--- START ---
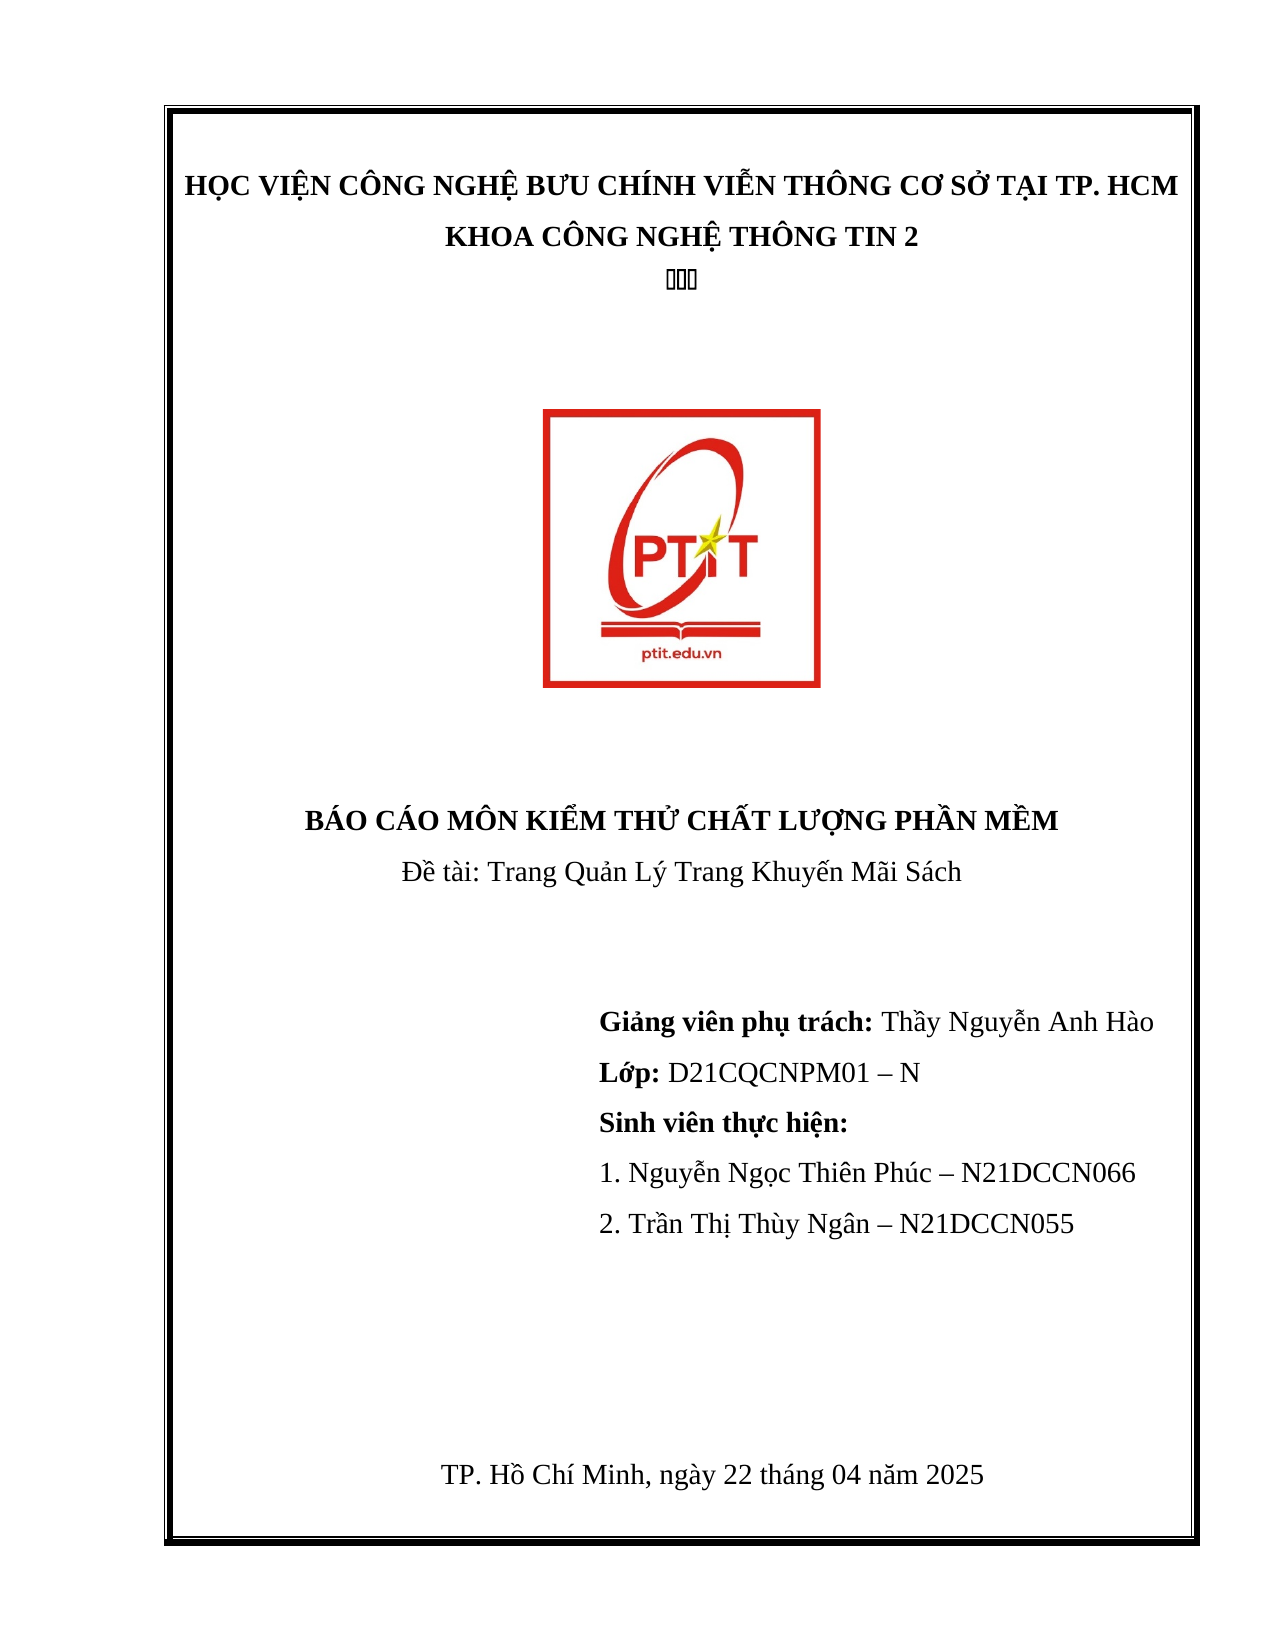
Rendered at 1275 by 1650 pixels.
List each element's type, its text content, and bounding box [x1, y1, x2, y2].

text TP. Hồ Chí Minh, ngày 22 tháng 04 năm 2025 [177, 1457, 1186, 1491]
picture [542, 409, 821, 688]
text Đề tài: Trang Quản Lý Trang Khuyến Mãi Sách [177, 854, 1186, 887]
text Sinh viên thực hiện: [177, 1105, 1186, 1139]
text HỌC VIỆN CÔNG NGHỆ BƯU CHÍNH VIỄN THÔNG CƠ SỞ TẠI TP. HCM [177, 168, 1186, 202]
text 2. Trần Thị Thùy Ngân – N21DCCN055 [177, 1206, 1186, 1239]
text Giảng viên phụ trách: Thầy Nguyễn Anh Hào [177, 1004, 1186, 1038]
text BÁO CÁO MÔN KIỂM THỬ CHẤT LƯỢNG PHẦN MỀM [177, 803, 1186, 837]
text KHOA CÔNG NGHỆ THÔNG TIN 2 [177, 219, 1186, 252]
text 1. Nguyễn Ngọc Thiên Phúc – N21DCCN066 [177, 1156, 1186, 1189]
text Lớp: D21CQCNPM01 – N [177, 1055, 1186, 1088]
--- END ---
Task directions:
Without including any images, output the data exactly as given.

Solution for this task:
Rendered at 1275 by 1650 pixels.
List each element's type, its text content, and bounding box [x1, y1, x2, y2].

text TP. Hồ Chí Minh, ngày 22 tháng 04 năm 2025 [177, 1457, 1186, 1491]
picture [542, 409, 821, 688]
text Đề tài: Trang Quản Lý Trang Khuyến Mãi Sách [177, 854, 1186, 887]
text Sinh viên thực hiện: [177, 1105, 1186, 1139]
text HỌC VIỆN CÔNG NGHỆ BƯU CHÍNH VIỄN THÔNG CƠ SỞ TẠI TP. HCM [177, 168, 1186, 202]
text 2. Trần Thị Thùy Ngân – N21DCCN055 [177, 1206, 1186, 1239]
text Giảng viên phụ trách: Thầy Nguyễn Anh Hào [177, 1004, 1186, 1038]
text BÁO CÁO MÔN KIỂM THỬ CHẤT LƯỢNG PHẦN MỀM [177, 803, 1186, 837]
text KHOA CÔNG NGHỆ THÔNG TIN 2 [177, 219, 1186, 252]
text 1. Nguyễn Ngọc Thiên Phúc – N21DCCN066 [177, 1156, 1186, 1189]
text Lớp: D21CQCNPM01 – N [177, 1055, 1186, 1088]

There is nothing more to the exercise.